On the Radar: A. Brehme – Intiyat

A Brehme Techno

A. Brehme hits  Form and Function with his latest release, Intiyat. The Waveform Transmitter’s Andy Weights begs the Brussels artist to hit our shores for some deck wizardry.

Blowing in from the capital of Belgium comes a breath of psychedelic, minimalist techno air, in the form of A.Brehme with his debut release Intiyat. Over the years the Brussels based artist has busied himself gaining a solid reputation as a DJ, frequently appearing and curating his own Fuse club nights in Brussels and regularly playing in clubs like Suicide Circus and De School, as well as being a co-resident with Peter Van Hoesen at Technoon.

After years of making a name for himself on the live scene it is with this release that Brehme has brought us four powerful chunks of ambient techno, Inaudible years of devoted studio time represent the culmination of a sound and mindset that he has gained his reputation upon.  Symbiotically combining a passion for producing records and sculpting intense live sets he embodies a purist approach to sound and displays both the ability to kick up dust clouds from the floor of dark rooms, with meteoric repetitive mixes alongside the creation of a deep, intense EP like Intiyat.

A-side opener Intiyat hypnotises with subtle percussive elements which add a pulse to the chanting ambience of a mysterious voice alongside the choral drone of monastery monks, as a rattling stick echoes to create a seemingly large space for your mind to run around freely in, the sonic direction has been set and this distorted initiation has been held.

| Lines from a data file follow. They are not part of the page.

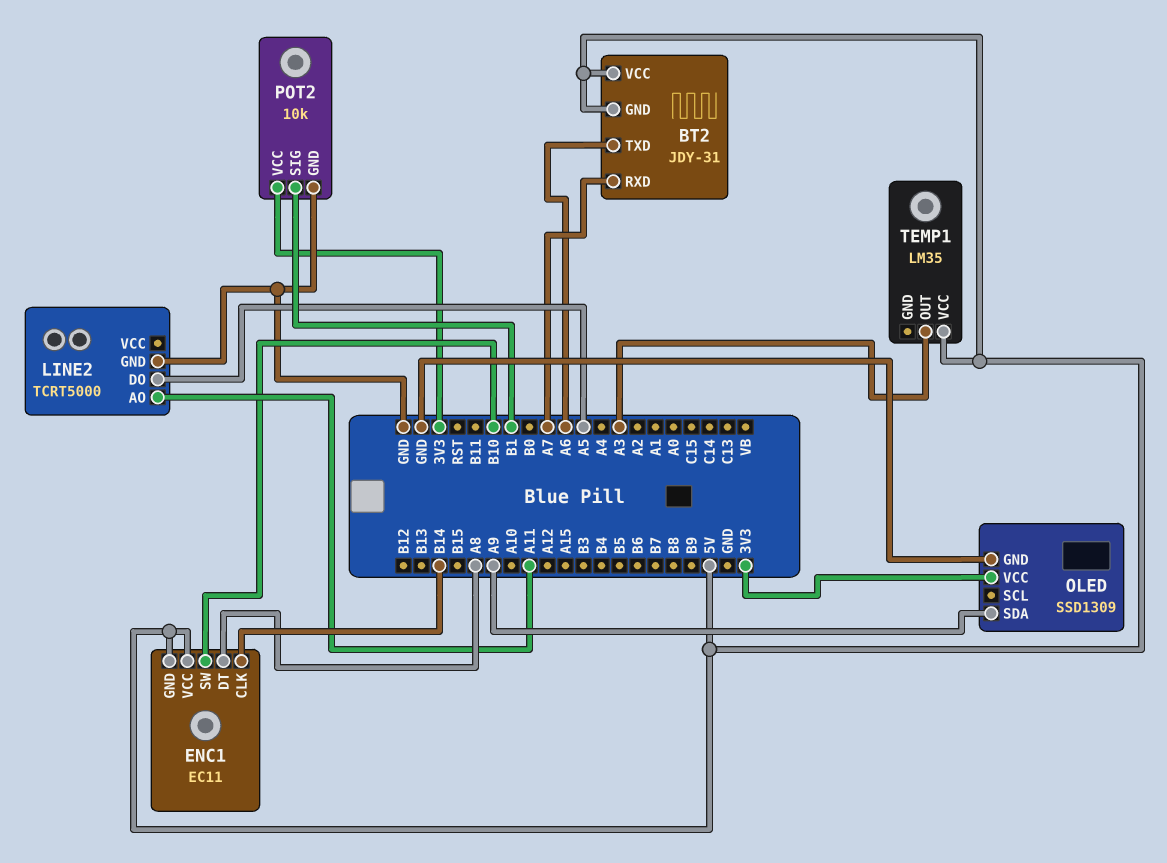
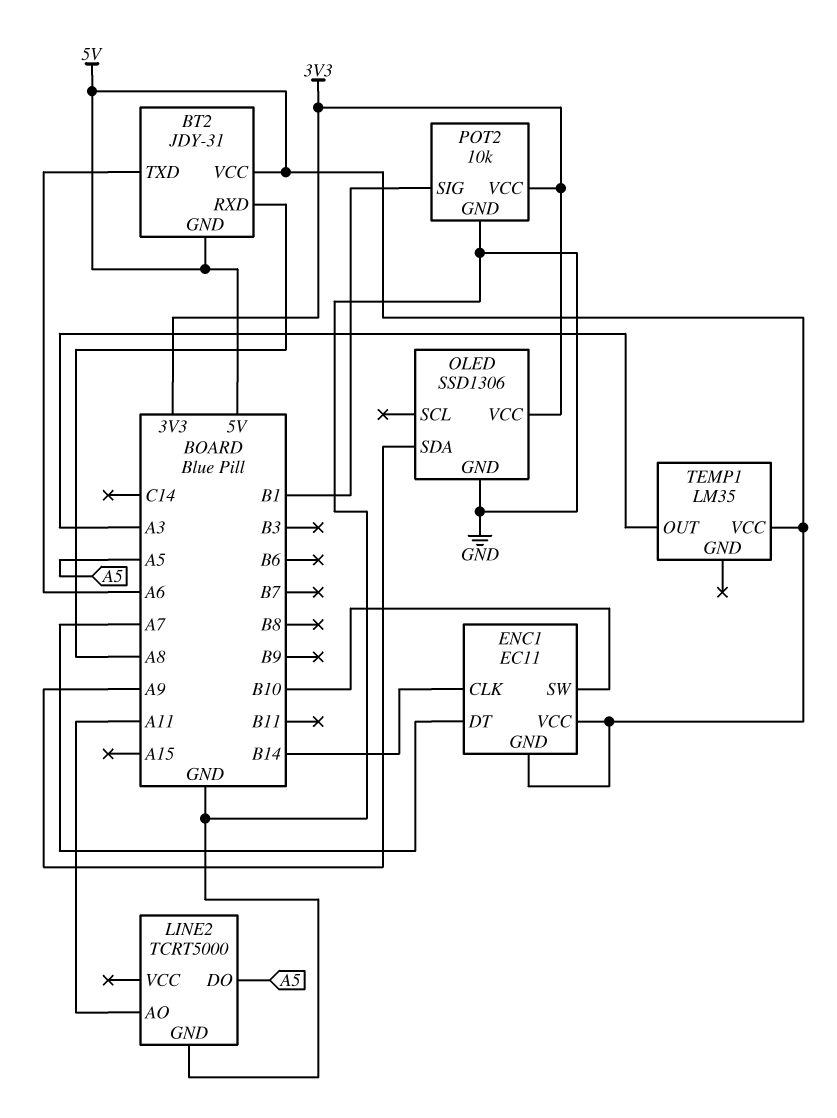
BT2 pin RXD: A7 -> A8
ENC1 pin DT: A8 -> A7
OLED: SSD1309 -> SSD1306

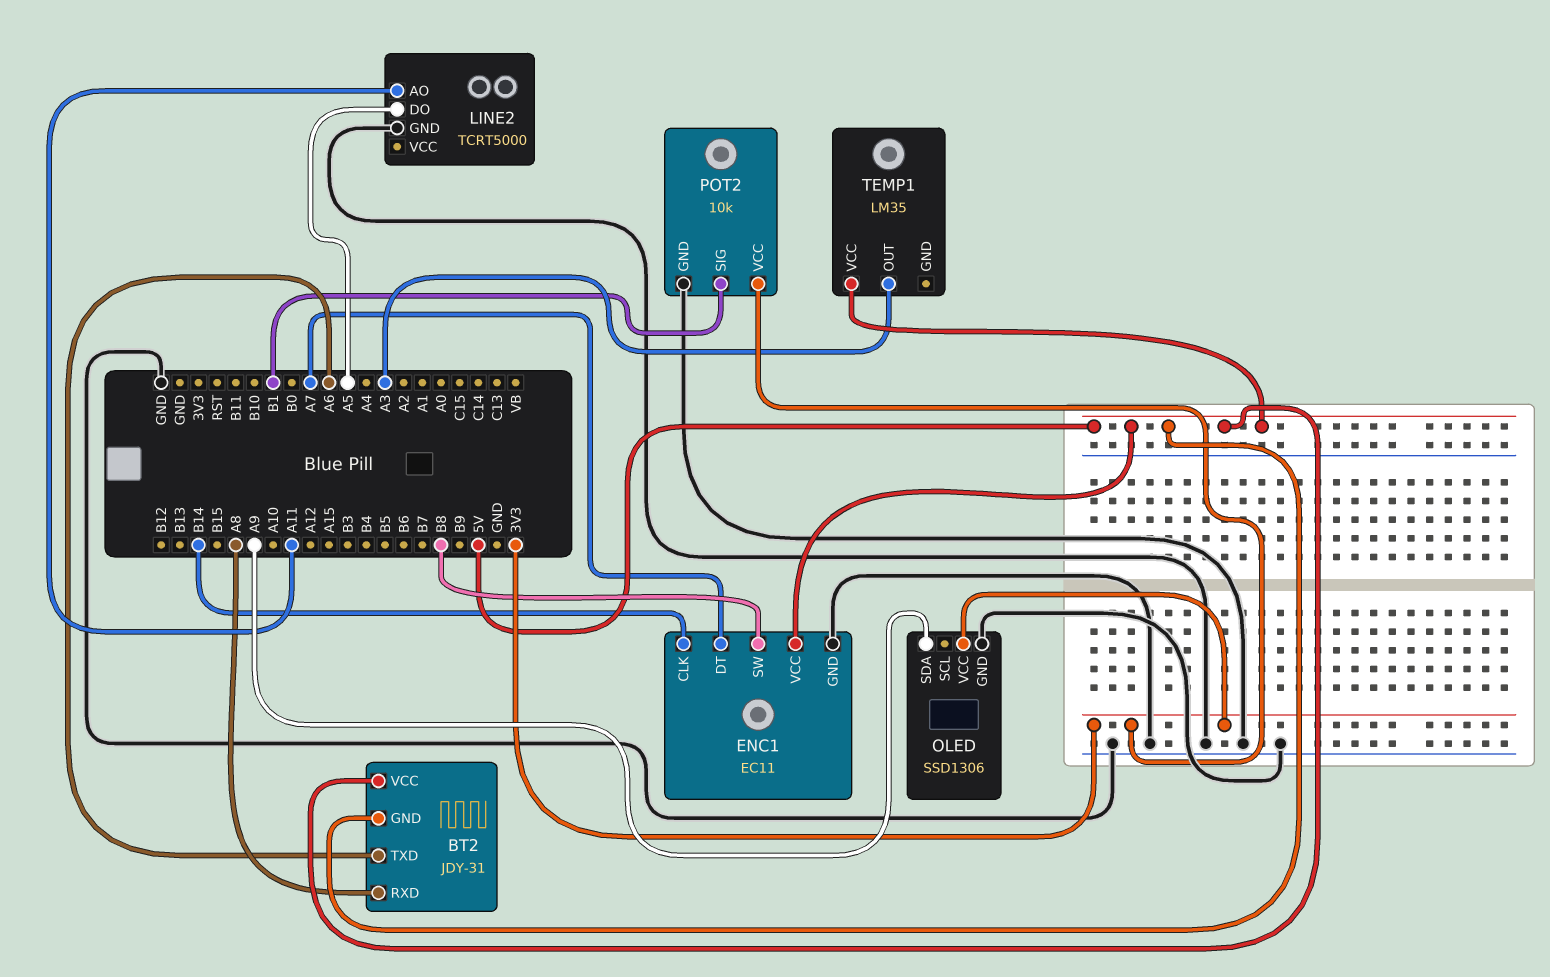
ENC1 pin GND: 5V -> GND
ENC1 pin SW: B10 -> B8

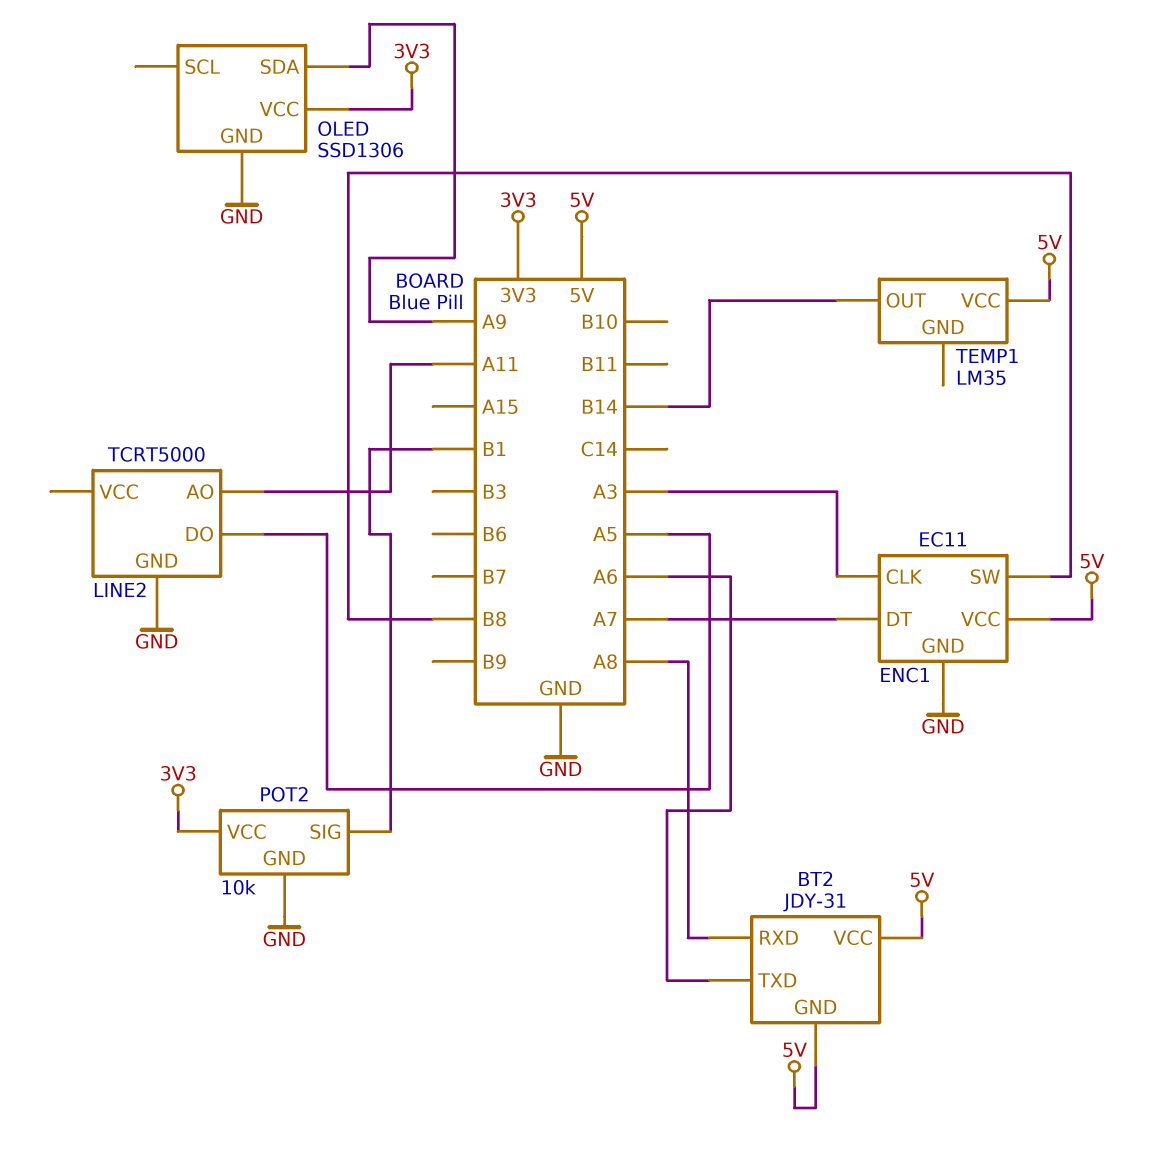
ENC1 pin CLK: B14 -> A3
TEMP1 pin OUT: A3 -> B14

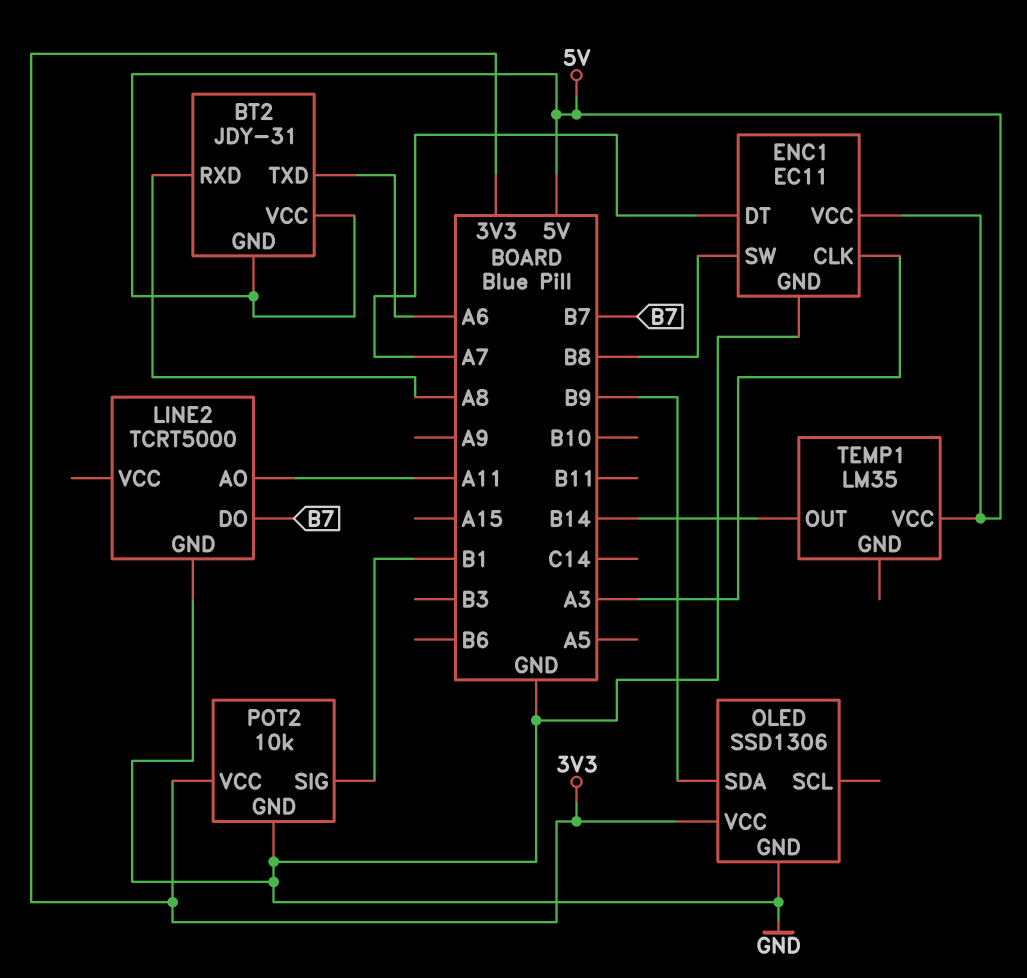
LINE2 pin DO: A5 -> B7
OLED pin SDA: A9 -> B9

Second track on side A, Hata Isler, carries on the themes previously introduced, bringing subliminal voices mixed with evolving snares and hats, a deep, resonant wind blows through an abandoned hill top ruin, as a sample of paper being turned with whispers are shared that cause an utterly enjoyable side of moody, psychedelic, minimal techno that had me believing I was somewhere else.

Flip the physical version over and side B begins with Insan, a simple but effective track that persists with an irresistible drive that upgrades the tempo with layers of rhythmic rain-sticks and drones, inducing a thunder storm of sonic hypnosis, causing disorientation and an irresistible urge to jump in – into what I’m not sure.

As the EP closer Tzotzil hits you like a skilful, glooming shaman, witnesses are taken on a journey built on a dark appearing bassline, an ethereal atmosphere breathes around your head like a mist from which mysteries are bred and with that the EP draws its close.

Released on Form and Function on October 3rd and available on vinyl and digital, A.Brehme‘s Intiyat harnesses telluric currents that flow deep under a hypnotic pulse”- A-Brehme.

This debut release is well worth giving up your time to listen too, if you like it as much as we at The Waveform Transmitter do you may well listen to this on repeat and for years to come, which deserves buying it on vinyl and begging he comes over to play English cities soon.